**What is being asked**:
Having found the line that holds "direction opposée. Construire un", give that line and all lines after it again, word for word, through the end of the data below.

Start of Data shown

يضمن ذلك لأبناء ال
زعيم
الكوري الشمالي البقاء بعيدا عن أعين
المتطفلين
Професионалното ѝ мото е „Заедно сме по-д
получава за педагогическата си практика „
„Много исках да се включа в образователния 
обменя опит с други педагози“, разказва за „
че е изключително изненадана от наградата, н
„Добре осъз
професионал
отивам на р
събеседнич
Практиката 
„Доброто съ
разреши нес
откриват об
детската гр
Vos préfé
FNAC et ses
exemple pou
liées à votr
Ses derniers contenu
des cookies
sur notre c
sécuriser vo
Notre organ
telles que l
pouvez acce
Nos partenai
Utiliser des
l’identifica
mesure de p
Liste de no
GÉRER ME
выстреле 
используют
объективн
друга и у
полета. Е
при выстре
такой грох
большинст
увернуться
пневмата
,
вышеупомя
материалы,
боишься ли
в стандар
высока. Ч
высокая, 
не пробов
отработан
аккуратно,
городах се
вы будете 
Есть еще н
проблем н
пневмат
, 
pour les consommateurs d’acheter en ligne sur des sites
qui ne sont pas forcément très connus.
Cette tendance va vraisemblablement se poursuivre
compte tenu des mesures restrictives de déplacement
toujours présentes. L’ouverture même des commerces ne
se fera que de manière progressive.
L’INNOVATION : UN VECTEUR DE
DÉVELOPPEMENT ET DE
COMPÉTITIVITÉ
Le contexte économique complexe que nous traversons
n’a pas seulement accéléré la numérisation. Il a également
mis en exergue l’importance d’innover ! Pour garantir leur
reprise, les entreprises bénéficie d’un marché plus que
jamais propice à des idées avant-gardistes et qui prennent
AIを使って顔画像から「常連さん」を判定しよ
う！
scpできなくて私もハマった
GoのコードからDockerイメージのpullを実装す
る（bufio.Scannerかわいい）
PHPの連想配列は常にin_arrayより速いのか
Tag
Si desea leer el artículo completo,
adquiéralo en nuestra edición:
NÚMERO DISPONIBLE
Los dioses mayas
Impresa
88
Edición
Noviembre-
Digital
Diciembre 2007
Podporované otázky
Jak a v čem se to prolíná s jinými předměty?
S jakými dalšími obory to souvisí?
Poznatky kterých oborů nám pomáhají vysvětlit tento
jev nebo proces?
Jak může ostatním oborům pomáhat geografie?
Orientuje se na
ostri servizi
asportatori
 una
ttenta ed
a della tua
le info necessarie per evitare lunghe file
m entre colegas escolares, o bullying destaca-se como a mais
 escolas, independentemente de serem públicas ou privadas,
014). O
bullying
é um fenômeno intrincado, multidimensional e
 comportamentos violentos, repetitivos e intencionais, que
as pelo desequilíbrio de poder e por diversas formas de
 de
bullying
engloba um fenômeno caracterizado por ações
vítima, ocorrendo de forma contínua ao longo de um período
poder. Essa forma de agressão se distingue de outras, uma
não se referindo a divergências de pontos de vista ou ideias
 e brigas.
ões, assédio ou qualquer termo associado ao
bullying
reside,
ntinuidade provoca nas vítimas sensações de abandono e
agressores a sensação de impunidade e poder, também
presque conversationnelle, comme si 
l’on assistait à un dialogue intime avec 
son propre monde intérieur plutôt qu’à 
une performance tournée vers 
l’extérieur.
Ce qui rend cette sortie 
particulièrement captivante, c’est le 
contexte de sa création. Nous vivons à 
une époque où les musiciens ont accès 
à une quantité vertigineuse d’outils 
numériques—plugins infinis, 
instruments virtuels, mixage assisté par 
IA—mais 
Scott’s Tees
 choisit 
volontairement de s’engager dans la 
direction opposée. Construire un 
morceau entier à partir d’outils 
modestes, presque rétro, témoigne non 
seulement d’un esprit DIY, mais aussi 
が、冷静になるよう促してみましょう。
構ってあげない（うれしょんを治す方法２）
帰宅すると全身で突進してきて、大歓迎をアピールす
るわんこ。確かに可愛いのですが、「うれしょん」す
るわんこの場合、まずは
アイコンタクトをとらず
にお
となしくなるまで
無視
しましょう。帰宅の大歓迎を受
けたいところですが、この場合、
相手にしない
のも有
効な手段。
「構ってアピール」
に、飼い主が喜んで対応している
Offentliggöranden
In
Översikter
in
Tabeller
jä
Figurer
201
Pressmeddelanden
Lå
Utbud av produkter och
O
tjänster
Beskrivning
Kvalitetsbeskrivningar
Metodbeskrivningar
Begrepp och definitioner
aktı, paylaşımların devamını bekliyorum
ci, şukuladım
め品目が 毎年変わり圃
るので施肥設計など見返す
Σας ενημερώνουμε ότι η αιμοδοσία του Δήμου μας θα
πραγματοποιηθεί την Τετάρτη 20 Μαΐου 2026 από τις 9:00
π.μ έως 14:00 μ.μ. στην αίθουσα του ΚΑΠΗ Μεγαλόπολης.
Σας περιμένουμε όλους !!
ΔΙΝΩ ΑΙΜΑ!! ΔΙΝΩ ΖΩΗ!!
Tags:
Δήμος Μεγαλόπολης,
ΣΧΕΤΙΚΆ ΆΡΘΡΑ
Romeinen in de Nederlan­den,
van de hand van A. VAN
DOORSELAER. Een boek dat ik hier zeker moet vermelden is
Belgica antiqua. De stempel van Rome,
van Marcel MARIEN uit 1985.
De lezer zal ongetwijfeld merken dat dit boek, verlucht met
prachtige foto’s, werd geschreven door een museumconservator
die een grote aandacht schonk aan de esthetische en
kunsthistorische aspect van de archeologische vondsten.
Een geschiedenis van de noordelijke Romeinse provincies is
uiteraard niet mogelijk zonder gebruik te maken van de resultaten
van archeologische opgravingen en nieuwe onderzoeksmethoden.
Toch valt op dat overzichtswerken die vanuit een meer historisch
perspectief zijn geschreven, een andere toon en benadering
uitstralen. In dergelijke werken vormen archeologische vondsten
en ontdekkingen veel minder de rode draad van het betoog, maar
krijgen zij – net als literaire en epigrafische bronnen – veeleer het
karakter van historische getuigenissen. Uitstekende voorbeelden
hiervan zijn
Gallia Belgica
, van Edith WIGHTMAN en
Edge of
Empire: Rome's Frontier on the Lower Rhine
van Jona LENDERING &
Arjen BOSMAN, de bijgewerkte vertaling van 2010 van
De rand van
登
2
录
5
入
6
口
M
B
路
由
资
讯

End of Data shown

**Solution to this problem**:
direction opposée. Construire un 
morceau entier à partir d’outils 
modestes, presque rétro, témoigne non 
seulement d’un esprit DIY, mais aussi 
が、冷静になるよう促してみましょう。
構ってあげない（うれしょんを治す方法２）
帰宅すると全身で突進してきて、大歓迎をアピールす
るわんこ。確かに可愛いのですが、「うれしょん」す
るわんこの場合、まずは
アイコンタクトをとらず
にお
となしくなるまで
無視
しましょう。帰宅の大歓迎を受
けたいところですが、この場合、
相手にしない
のも有
効な手段。
「構ってアピール」
に、飼い主が喜んで対応している
Offentliggöranden
In
Översikter
in
Tabeller
jä
Figurer
201
Pressmeddelanden
Lå
Utbud av produkter och
O
tjänster
Beskrivning
Kvalitetsbeskrivningar
Metodbeskrivningar
Begrepp och definitioner
aktı, paylaşımların devamını bekliyorum
ci, şukuladım
め品目が 毎年変わり圃
るので施肥設計など見返す
Σας ενημερώνουμε ότι η αιμοδοσία του Δήμου μας θα
πραγματοποιηθεί την Τετάρτη 20 Μαΐου 2026 από τις 9:00
π.μ έως 14:00 μ.μ. στην αίθουσα του ΚΑΠΗ Μεγαλόπολης.
Σας περιμένουμε όλους !!
ΔΙΝΩ ΑΙΜΑ!! ΔΙΝΩ ΖΩΗ!!
Tags:
Δήμος Μεγαλόπολης,
ΣΧΕΤΙΚΆ ΆΡΘΡΑ
Romeinen in de Nederlan­den,
van de hand van A. VAN
DOORSELAER. Een boek dat ik hier zeker moet vermelden is
Belgica antiqua. De stempel van Rome,
van Marcel MARIEN uit 1985.
De lezer zal ongetwijfeld merken dat dit boek, verlucht met
prachtige foto’s, werd geschreven door een museumconservator
die een grote aandacht schonk aan de esthetische en
kunsthistorische aspect van de archeologische vondsten.
Een geschiedenis van de noordelijke Romeinse provincies is
uiteraard niet mogelijk zonder gebruik te maken van de resultaten
van archeologische opgravingen en nieuwe onderzoeksmethoden.
Toch valt op dat overzichtswerken die vanuit een meer historisch
perspectief zijn geschreven, een andere toon en benadering
uitstralen. In dergelijke werken vormen archeologische vondsten
en ontdekkingen veel minder de rode draad van het betoog, maar
krijgen zij – net als literaire en epigrafische bronnen – veeleer het
karakter van historische getuigenissen. Uitstekende voorbeelden
hiervan zijn
Gallia Belgica
, van Edith WIGHTMAN en
Edge of
Empire: Rome's Frontier on the Lower Rhine
van Jona LENDERING &
Arjen BOSMAN, de bijgewerkte vertaling van 2010 van
De rand van
登
2
录
5
入
6
口
M
B
路
由
资
讯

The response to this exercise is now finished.